When I was in highschool, my best friend who was a guy came over for dinner. It was the first time he had spent any time with my family. I come from a family of 6 and there used to be a couple of hired men dining with us as well. Well when Martin (my best friend), tried to join in the conversation that the men at the table were talking about, he said, ".....well my uncle has a lot of condoms and he paid almost 400,000 dollars for one of them". Everyone stopped eating and the room fell silent. I started to giggle and said, "Martin I think you must have meant to say condominiums instead of condoms??!!". He was horrified but we all laughed and needless to say there were a few jokes at the table about the high cost of condoms....and my dad saying he would buy Martin some if he couldnt afford any 

*shrugs*

Tarella


----------



## swamptoad (Jan 16, 2006)

Now thats funny, right there.


----------



## Michelle (Jan 16, 2006)

Being from a farm background, I got a good chuckle out of this one, Tara.

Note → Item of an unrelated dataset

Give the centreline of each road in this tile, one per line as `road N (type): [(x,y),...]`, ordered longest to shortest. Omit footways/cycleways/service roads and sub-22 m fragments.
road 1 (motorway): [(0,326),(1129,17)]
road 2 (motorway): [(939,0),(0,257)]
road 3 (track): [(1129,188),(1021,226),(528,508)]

It also reminded me of my ex-husband's brother. They were living together right before we got married and the ex and I were retiring into the bedroom when he yelled at us, "I sure hope you two use contraphylactics!!" He was serious. 




Tarella said:


> When I was in highschool, my best friend who was a guy came over for dinner. It was the first time he had spent any time with my family. I come from a family of 6 and there used to be a couple of hired men dining with us as well. Well when Martin (my best friend), tried to join in the conversation that the men at the table were talking about, he said, ".....well my uncle has a lot of condoms and he paid almost 400,000 dollars for one of them". Everyone stopped eating and the room fell silent. I started to giggle and said, "Martin I think you must have meant to say condominiums instead of condoms??!!". He was horrified but we all laughed and needless to say there were a few jokes at the table about the high cost of condoms....and my dad saying he would buy Martin some if he couldnt afford any
> 
> *shrugs*
> 
> Tarella


----------



## Tarella (Jan 16, 2006)

Michelle said:


> Being from a farm background, I got a good chuckle out of this one, Tara.
> 
> It also reminded me of my ex-husband's brother. They were living together right before we got married and the ex and I were retiring into the bedroom when he yelled at us, "I sure hope you two use contraphylactics!!" He was serious.


LOL Too funny*S*


----------